Mon opinion était autre. Mourir en prison pour le droit à la vie n'était déjà pas si mal. Bien plus grave était de mourir sans lutter pour obtenir des conditions permettant notre survie. Dans les conditions de l'isolateur politique, les gens perdaient des forces, s'affaiblissaient, tombaient malades, mais ils pouvaient tout de même se maintenir en vie. Dans les conditions imposées par ce durcissement du régime, beaucoup allait périr. Tassia elle-même y survivrait-elle ? Mais je pensais également que nous ne gagnerions rien par cette grève, que la collectivité n'irait pas jusqu'au bout. Si les bolchéviks [les staliniens] instituaient ce régime dans le but de nous anéantir, tous ceux qui n'étaient pas morts pendant leur grève de la faim mourraient ensuite, les uns après les autres. Pourquoi serait-il pire de mourir en combattant, en gardant foi dans la victoire ? Bref, notre mort serait justifiée par notre combat.

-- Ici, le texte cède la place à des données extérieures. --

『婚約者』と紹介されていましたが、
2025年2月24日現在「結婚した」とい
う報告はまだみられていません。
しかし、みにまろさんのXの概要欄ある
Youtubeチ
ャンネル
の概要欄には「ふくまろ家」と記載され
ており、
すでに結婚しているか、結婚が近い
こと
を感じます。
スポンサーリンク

Tassia hochait la tête négativement.
« Notre mort n'aura aucune signification, aucune portée, nous mourrons en vain.
« Pourquoi jeûnez-vous, Tassia ?
« Comment ne pas jeûner quand tous les camarades le font ? Je n'ai pas le choix. Je ne peux que mourir, bien que tout mon être proteste contre cette mort.
Tassia, à sa manière, avait raison. Mais c'était précisément lorsque les gens faisaient la grève de la faim dans cet état d'esprit que la grève était vouée à l'échec.